HSBC has announced internally that its co-head of investment banking, Greg Guyett, will assume sole oversight of the bank’s entire advisory and trading division during his counterpart, Georges Elhedery’s six-month sabbatical. .
Elhedery, who heads the London-based lender’s global trading arm, said in a note to staff on Friday that “from the perspective of personal development and growth, I have been considering taking a sabbatical for several years.” He added that since the investment bank had largely met its 2022 year-end strategic goals a year early, now was the best time to pause.
Guyett, who heads capital markets and M&A advisory operations, will now also oversee the markets side of the unit from March until Elhedery returns in September.
Patrick George, Head of Markets and Securities Services for Europe and North America, Monish Tahilramani, Head of MSS Emerging Markets, and Suzy White, MSS Chief Operating Officer, will lead day-to-day operations and report to Guyett, according to the memo.
Separately, Guyett and three other senior executives were supposed to move to Hong Kong last year as part of a sweeping strategic overhaul that would symbolically “shift the heart of the business to Asia”, as the director described it.

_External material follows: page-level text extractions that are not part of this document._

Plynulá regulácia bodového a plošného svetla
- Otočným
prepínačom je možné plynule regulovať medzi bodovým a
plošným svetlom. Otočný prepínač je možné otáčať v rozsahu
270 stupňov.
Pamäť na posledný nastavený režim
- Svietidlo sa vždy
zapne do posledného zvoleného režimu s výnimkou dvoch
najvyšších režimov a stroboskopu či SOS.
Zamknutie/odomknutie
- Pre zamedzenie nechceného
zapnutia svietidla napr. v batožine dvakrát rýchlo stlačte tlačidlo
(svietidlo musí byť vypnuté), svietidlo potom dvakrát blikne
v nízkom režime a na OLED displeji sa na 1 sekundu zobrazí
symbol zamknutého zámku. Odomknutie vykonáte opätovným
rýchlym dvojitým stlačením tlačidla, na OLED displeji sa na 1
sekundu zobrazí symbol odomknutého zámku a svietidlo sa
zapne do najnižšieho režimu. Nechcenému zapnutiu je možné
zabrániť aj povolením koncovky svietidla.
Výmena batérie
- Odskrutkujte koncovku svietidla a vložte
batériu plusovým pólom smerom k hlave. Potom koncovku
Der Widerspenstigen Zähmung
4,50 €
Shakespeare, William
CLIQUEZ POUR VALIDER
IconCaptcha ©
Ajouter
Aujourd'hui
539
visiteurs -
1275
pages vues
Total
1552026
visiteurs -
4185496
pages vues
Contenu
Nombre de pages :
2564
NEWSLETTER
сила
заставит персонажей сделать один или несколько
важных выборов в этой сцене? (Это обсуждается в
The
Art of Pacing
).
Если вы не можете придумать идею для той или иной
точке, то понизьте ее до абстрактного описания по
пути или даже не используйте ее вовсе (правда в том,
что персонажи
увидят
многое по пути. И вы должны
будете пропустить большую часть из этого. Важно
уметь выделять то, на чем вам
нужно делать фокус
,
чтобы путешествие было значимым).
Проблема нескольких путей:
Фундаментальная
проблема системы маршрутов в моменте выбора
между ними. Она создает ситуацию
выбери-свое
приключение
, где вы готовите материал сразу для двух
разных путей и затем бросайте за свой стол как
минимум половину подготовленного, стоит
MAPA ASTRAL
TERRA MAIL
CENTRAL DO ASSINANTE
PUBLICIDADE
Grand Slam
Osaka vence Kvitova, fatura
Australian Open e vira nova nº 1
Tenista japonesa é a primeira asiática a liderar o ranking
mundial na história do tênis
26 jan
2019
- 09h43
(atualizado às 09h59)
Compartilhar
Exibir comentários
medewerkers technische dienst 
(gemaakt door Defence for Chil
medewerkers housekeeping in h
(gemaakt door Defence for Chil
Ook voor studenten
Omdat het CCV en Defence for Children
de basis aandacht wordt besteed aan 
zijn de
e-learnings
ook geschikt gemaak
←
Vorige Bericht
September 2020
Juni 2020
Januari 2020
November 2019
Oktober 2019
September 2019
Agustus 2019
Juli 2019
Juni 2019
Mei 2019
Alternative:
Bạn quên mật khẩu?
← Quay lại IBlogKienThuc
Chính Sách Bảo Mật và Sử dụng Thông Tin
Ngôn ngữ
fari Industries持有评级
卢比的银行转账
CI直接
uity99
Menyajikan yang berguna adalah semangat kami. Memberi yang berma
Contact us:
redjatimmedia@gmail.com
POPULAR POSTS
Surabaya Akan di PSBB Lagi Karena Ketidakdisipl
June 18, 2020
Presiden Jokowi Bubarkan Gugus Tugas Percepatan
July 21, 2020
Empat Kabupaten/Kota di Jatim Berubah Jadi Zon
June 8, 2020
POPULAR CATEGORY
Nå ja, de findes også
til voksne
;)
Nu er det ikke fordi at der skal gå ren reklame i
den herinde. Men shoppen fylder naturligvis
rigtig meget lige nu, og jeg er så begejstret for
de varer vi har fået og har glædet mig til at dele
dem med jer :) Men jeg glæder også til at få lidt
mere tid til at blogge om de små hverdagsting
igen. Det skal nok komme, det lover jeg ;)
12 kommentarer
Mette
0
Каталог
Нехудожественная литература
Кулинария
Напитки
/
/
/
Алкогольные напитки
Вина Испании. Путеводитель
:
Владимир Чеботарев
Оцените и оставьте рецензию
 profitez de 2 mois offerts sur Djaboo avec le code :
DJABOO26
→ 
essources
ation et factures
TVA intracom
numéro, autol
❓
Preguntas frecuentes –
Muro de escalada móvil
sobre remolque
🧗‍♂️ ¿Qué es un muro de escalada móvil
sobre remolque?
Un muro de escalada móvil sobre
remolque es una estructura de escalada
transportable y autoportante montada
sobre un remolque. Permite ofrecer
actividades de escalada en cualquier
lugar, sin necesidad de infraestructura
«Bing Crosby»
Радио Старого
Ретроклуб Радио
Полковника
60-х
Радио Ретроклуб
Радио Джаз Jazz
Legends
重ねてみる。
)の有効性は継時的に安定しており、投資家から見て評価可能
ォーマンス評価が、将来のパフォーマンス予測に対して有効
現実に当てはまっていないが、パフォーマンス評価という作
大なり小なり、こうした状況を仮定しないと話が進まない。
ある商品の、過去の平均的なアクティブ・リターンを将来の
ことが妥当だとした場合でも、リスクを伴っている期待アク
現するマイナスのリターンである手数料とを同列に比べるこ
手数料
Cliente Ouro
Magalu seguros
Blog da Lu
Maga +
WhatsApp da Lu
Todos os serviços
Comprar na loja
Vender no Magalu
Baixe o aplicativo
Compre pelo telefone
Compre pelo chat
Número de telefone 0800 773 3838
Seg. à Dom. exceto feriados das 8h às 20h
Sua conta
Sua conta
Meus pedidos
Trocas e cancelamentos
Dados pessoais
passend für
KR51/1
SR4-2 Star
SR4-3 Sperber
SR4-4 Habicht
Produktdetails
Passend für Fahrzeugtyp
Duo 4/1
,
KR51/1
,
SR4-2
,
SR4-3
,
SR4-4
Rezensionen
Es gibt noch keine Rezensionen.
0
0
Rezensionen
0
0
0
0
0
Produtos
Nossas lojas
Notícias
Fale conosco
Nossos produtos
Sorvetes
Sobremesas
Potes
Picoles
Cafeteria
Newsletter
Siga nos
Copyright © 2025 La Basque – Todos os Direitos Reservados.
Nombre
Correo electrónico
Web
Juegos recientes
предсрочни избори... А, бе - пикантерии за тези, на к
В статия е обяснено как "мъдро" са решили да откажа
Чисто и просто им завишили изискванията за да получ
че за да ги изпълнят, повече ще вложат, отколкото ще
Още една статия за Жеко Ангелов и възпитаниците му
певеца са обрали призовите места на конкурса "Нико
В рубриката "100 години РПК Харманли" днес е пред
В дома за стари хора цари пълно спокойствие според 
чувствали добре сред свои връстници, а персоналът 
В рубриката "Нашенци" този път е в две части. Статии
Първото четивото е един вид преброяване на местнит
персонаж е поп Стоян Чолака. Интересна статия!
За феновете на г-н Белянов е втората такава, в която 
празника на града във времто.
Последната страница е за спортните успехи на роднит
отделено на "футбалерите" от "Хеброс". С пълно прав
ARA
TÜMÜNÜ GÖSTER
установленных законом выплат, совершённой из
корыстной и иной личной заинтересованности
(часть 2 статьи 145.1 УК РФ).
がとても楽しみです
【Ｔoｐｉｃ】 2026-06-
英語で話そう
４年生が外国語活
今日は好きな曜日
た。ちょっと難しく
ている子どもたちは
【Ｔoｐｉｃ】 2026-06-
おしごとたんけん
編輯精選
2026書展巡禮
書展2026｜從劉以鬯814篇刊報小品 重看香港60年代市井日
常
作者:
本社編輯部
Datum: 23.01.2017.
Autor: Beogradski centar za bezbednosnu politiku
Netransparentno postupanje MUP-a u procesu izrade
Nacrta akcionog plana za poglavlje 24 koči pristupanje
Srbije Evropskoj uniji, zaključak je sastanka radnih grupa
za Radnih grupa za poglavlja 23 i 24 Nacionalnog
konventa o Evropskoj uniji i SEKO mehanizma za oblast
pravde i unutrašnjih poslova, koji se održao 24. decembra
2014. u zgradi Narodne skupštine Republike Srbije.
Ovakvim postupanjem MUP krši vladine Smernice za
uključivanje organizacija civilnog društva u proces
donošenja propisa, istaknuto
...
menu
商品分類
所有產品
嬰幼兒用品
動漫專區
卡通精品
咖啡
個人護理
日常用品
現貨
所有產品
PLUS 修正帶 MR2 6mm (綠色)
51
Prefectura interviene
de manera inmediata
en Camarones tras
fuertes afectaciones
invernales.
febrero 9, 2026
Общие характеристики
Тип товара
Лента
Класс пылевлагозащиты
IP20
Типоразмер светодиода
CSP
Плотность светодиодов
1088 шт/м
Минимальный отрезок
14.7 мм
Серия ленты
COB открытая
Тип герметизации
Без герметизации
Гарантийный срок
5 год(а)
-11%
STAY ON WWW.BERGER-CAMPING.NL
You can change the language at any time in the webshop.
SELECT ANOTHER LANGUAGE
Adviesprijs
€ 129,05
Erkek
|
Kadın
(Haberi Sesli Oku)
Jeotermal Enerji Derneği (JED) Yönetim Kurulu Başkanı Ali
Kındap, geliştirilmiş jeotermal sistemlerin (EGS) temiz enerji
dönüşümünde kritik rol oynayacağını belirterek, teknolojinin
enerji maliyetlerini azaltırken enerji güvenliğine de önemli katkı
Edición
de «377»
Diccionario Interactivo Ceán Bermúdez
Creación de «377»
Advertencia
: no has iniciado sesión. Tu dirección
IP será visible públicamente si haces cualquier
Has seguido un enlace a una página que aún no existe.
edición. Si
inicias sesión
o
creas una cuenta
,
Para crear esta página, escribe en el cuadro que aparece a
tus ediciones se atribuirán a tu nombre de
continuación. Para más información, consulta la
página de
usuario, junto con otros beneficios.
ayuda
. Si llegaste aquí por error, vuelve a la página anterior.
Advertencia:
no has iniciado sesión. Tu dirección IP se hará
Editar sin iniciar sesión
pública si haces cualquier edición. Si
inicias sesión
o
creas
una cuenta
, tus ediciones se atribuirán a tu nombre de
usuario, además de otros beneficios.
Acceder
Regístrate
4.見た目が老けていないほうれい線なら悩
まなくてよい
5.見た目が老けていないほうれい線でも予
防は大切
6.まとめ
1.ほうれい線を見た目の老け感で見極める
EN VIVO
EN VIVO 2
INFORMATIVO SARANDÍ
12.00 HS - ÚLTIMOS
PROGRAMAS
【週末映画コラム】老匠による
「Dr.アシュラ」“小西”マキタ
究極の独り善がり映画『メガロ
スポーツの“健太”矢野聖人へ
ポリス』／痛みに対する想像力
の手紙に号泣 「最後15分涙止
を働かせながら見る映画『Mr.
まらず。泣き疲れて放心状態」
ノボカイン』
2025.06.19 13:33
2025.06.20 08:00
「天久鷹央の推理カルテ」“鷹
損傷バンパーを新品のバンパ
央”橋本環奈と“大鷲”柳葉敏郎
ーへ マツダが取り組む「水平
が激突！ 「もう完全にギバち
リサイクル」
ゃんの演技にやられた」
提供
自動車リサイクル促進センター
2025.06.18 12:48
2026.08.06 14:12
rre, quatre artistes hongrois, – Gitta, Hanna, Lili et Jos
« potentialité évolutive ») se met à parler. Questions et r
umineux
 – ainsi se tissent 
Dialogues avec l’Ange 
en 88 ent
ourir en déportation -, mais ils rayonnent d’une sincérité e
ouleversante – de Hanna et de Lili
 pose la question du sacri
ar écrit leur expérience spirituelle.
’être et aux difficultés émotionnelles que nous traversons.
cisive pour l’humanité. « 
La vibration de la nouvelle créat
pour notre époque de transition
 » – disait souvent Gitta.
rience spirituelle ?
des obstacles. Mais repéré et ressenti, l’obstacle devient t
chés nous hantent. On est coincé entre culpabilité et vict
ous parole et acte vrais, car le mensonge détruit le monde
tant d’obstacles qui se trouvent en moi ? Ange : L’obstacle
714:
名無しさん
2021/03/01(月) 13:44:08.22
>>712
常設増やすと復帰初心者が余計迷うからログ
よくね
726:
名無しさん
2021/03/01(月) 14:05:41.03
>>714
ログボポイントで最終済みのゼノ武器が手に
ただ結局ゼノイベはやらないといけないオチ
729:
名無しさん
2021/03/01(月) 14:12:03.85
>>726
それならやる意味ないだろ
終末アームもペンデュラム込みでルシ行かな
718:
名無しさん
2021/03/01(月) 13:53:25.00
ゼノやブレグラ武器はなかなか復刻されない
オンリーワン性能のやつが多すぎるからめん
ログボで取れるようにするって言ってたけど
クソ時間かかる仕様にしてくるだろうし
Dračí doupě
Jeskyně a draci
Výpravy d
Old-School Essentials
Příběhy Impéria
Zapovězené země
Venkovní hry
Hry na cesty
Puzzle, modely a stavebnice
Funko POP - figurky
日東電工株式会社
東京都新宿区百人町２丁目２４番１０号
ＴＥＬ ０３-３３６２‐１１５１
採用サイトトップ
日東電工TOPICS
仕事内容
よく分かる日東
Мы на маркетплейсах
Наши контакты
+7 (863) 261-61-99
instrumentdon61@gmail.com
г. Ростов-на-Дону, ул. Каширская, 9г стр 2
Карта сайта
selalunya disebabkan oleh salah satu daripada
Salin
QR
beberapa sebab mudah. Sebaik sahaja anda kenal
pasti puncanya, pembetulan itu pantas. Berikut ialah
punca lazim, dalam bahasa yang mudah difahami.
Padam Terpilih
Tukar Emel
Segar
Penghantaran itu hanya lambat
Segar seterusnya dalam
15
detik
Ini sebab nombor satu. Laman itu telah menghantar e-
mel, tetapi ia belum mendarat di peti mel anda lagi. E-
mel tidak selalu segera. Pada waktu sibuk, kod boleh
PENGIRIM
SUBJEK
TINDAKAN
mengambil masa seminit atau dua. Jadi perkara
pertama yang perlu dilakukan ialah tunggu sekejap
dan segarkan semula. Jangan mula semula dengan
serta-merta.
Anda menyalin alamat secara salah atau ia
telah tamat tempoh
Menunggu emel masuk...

General Noel Quinn at the time.
Nuno Matos, Managing Director of Wealth and Personal Banking, Barry O’Byrne, Managing Director of Global Commercial Banking and Nicolas Moreau, Head of Asset Management all made the trip on time.
However, Guyett did not move last year and given his temporarily expanded role – and the fact that many international flights to Hong Kong are suspended due to the territory’s ‘zero Covid’ policy – his move has now been postponed until at least September.
Some staff were puzzled as to why he hadn’t moved as promised last April, but a manager confirmed he was still planning to.
Guyett’s inability to move sooner illustrates the difficulties presented by China’s zero Covid policy on global business operations.
Hong Kong’s outbound travel ban to slow the spread of the Omicron variant of the coronavirus has left many financial and business executives stranded out of town if they return to the United States or the UK for Christmas.
Like many of its peers, HSBC has benefited from increased investment banking revenues during the Covid crisis, spurred by high levels of M&A and debt issuance, government support measures and a accommodative monetary policy.
Guyett and Elhedery were tasked with turning the unit around after it was criticized for years of underperformance and declining market share. While rising earnings in 2020 and early 2021 helped boost the unit, in the third quarter performance still lagged European rivals, such as Barclays and Wall Street banks.
While it’s rare for someone of Elhedery’s seniority to take a sabbatical, especially in the competitive and cutthroat world of investment banking, HSBC allows it if certain criteria are met and the veteran 17 years old qualifies.
“I am fortunate that HSBC allows colleagues at all levels to be absent from the business for a short period of time. . . I plan to spend my six month break with my family in various parts of the world and explore a number of personal interests,” Elhedery added in the memo, saying he had Quinn’s support.
“Sabbaticals are an opportunity to find time to focus on things that our work commitments sometimes prevent. . . I can’t wait to take a break,” Elhedery said.